__Dataset extract__:
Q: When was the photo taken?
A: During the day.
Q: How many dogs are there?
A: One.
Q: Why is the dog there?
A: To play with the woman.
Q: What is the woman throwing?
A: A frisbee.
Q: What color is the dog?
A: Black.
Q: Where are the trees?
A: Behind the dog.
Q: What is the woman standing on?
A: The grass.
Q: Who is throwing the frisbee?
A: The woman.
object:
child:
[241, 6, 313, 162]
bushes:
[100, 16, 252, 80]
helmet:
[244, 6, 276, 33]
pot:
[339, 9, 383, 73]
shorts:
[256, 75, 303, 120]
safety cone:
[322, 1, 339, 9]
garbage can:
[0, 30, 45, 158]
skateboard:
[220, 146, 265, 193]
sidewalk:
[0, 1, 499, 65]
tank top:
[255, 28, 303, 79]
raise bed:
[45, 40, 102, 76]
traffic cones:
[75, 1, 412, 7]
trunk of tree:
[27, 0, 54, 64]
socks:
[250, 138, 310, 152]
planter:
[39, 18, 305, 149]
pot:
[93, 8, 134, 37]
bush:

__Task details__:
Copy out all of the material above line for line, with no changes.

__Result for this task__:
Q: When was the photo taken?
A: During the day.
Q: How many dogs are there?
A: One.
Q: Why is the dog there?
A: To play with the woman.
Q: What is the woman throwing?
A: A frisbee.
Q: What color is the dog?
A: Black.
Q: Where are the trees?
A: Behind the dog.
Q: What is the woman standing on?
A: The grass.
Q: Who is throwing the frisbee?
A: The woman.
object:
child:
[241, 6, 313, 162]
bushes:
[100, 16, 252, 80]
helmet:
[244, 6, 276, 33]
pot:
[339, 9, 383, 73]
shorts:
[256, 75, 303, 120]
safety cone:
[322, 1, 339, 9]
garbage can:
[0, 30, 45, 158]
skateboard:
[220, 146, 265, 193]
sidewalk:
[0, 1, 499, 65]
tank top:
[255, 28, 303, 79]
raise bed:
[45, 40, 102, 76]
traffic cones:
[75, 1, 412, 7]
trunk of tree:
[27, 0, 54, 64]
socks:
[250, 138, 310, 152]
planter:
[39, 18, 305, 149]
pot:
[93, 8, 134, 37]
bush:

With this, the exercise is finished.